Text passage:
Power output: You need at least 50-80 mW/cm² of irradiance at 6-8 inches distance. Lower-powered devices can work, but you’ll need longer treatment times. Check your device specs or use a light meter to verify power output.
Coverage area: For targeted knee treatment, a handheld device or small panel (6×8 inches or larger) works fine. If you’re treating both knees and have other areas of concern, a larger panel gives more versatility.
Treatment Protocol
| Parameter | Recommendation | Notes |
|---|---|---|
| Wavelength | 850nm (or 660nm + 850nm combo) | Essential for depth penetration |
| Distance | 6-8 inches from skin | Closer = higher intensity but smaller coverage area |
| Time per knee | 10-15 minutes | Longer if using lower-powered device |
| Frequency | 3-5 times per week | Daily is fine for acute flares; 3x/week for maintenance |
| Target dose | 10-20 J/cm² per session | Calculate based on your device power output |
| Treatment duration | Minimum 4-6 weeks for initial results | Optimal results at 8-12 weeks |
| Positioning | Treat front, sides, and back of knee | Light doesn’t “wrap around”—you need to treat all angles |
Stop Guessing Your Session Time
10 minutes on a weak panel is nothing. 10 minutes on a pro panel is an overdose. Calculate your exact personalized dose.

Saved data entries
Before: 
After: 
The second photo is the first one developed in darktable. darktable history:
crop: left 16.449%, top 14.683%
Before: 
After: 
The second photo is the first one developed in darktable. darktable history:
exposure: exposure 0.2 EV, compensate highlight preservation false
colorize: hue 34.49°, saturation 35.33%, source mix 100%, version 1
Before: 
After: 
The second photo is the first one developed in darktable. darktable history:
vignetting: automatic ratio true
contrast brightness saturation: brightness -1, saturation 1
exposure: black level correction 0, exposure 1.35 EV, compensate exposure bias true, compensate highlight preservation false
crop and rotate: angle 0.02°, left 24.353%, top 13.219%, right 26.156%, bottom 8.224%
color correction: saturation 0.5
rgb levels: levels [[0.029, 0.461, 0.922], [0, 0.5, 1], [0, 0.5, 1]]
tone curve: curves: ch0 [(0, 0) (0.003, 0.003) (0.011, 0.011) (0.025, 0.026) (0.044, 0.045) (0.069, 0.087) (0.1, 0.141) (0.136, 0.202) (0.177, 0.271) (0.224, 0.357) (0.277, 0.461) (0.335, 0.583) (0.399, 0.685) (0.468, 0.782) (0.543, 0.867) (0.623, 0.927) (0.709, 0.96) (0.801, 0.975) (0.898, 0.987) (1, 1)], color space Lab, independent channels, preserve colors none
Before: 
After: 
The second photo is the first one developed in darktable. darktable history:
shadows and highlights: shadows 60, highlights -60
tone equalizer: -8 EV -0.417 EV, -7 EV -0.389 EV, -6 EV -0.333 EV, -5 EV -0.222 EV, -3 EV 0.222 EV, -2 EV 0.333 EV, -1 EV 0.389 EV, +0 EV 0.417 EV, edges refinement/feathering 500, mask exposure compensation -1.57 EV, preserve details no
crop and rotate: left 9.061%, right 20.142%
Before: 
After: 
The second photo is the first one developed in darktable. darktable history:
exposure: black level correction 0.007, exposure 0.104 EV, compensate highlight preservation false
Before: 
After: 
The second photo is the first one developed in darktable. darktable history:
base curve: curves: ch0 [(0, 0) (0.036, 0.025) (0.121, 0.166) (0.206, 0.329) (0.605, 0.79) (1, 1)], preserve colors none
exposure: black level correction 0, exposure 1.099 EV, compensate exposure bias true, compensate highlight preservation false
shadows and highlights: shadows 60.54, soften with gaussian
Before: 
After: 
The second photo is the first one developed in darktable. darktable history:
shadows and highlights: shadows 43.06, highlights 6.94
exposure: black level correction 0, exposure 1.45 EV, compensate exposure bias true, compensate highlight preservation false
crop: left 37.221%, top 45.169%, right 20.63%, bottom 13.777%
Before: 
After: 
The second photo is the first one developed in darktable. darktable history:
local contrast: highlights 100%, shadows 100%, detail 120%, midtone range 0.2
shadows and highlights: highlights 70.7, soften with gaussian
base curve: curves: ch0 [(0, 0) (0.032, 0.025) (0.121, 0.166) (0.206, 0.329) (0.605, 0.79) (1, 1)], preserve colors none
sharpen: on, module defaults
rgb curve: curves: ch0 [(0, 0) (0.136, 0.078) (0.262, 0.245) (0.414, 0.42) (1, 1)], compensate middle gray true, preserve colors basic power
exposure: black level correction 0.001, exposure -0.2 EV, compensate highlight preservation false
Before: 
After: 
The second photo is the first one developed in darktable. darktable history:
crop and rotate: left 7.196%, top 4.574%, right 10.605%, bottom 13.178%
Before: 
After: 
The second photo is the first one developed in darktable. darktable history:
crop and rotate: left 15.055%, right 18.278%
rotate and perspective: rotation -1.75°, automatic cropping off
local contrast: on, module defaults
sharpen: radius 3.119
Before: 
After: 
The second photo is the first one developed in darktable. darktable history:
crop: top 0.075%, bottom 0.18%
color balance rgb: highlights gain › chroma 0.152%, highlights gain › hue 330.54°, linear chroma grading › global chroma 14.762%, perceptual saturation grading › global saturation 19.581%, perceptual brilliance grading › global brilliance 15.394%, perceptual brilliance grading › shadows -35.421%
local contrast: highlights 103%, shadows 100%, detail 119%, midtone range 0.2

Exercises to complete:
1. Translate this sentence from the text on knee light therapy into Spanish: "Lower-powered devices can work, but you’ll need longer treatment times."
2. Quote the stretch of the text on knee light therapy from "Coverage area: For" through "gives more versatility.".
3. In the text on knee light therapy, how many times per week are treatments recommended?
The entries are separate material, unrelated to the text on knee light therapy.

Set of answers:
1. Los dispositivos de menor potencia pueden funcionar, pero necesitarás tiempos de tratamiento más largos.

2.
Coverage area: For targeted knee treatment, a handheld device or small panel (6×8 inches or larger) works fine. If you’re treating both knees and have other areas of concern, a larger panel gives more versatility.

3. 3-5 times per week.